### TEXTE SOURCE
==================================================

Considérant ce qui suit :

1. Par un arrêté du 17 mai 2013, le maire d'Urrugne, commune littorale, a accordé à l'Office public de l'habitat des Pyrénées-Atlantiques un permis de construire en vue de la construction de 49 logements, répartis dans dix bâtiments, accompagnés d'un local technique et de sept bâtiments à usage de garages, sur un terrain situé chemin Xearbaïta. Par un jugement n° 1301255 du 18 novembre 2014, devenu définitif, le présent tribunal administratif a annulé cet arrêté. L'Office a déposé en 2019 une nouvelle demande portant sur un projet moins important et, par un arrêté du 30 septembre 2019, le maire d'Urrugne a accordé à l'Office un permis d'aménager en vue de la création d'un lotissement comportant onze lots, sur le même terrain, correspondant à la partie sud des parcelles cadastrées section BO nos 91 et 92, d'une superficie de 9 012 m², afin de construire, en zone tendue, onze maisons individuelles d'habitation, en accession à la propriété, pour des ménages à revenus modestes. Par une requête, enregistrée sous le n° 1902677, l'association des riverains d'Herboure et M. D ont demandé au tribunal l'annulation de l'arrêté du maire d'Urrugne du 30 septembre 2019. Par un jugement du 29 décembre 2020, le tribunal a annulé ce dernier arrêté. Par une décision n° 450229 du 22 avril 2022, le Conseil d'Etat a annulé le jugement du 29 décembre 2020 et a renvoyé l'affaire devant le même tribunal, enregistrée au greffe du tribunal sous le n° 2200912.

==================================================

### DONNÉES D'ENTRÉE
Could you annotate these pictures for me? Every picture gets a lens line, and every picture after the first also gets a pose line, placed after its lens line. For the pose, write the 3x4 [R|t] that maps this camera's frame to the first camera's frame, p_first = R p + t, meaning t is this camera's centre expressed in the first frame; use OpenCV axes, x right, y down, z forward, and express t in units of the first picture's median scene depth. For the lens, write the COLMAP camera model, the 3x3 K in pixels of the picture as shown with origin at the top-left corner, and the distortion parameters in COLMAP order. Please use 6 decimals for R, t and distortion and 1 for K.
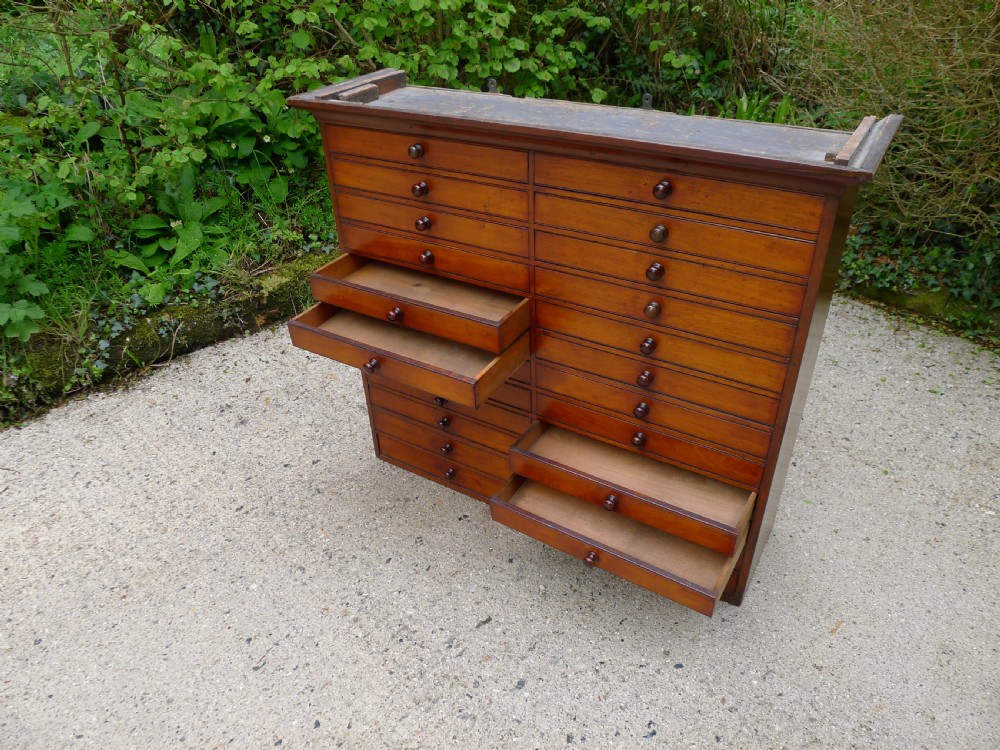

==================================================

### TRAVAIL DEMANDÉ
Retranscrivez l'intégralité du texte source, à l'identique et sans la moindre modification.

### CORRIGÉ DÉTAILLÉ
Considérant ce qui suit :

1. Par un arrêté du 17 mai 2013, le maire d'Urrugne, commune littorale, a accordé à l'Office public de l'habitat des Pyrénées-Atlantiques un permis de construire en vue de la construction de 49 logements, répartis dans dix bâtiments, accompagnés d'un local technique et de sept bâtiments à usage de garages, sur un terrain situé chemin Xearbaïta. Par un jugement n° 1301255 du 18 novembre 2014, devenu définitif, le présent tribunal administratif a annulé cet arrêté. L'Office a déposé en 2019 une nouvelle demande portant sur un projet moins important et, par un arrêté du 30 septembre 2019, le maire d'Urrugne a accordé à l'Office un permis d'aménager en vue de la création d'un lotissement comportant onze lots, sur le même terrain, correspondant à la partie sud des parcelles cadastrées section BO nos 91 et 92, d'une superficie de 9 012 m², afin de construire, en zone tendue, onze maisons individuelles d'habitation, en accession à la propriété, pour des ménages à revenus modestes. Par une requête, enregistrée sous le n° 1902677, l'association des riverains d'Herboure et M. D ont demandé au tribunal l'annulation de l'arrêté du maire d'Urrugne du 30 septembre 2019. Par un jugement du 29 décembre 2020, le tribunal a annulé ce dernier arrêté. Par une décision n° 450229 du 22 avril 2022, le Conseil d'Etat a annulé le jugement du 29 décembre 2020 et a renvoyé l'affaire devant le même tribunal, enregistrée au greffe du tribunal sous le n° 2200912.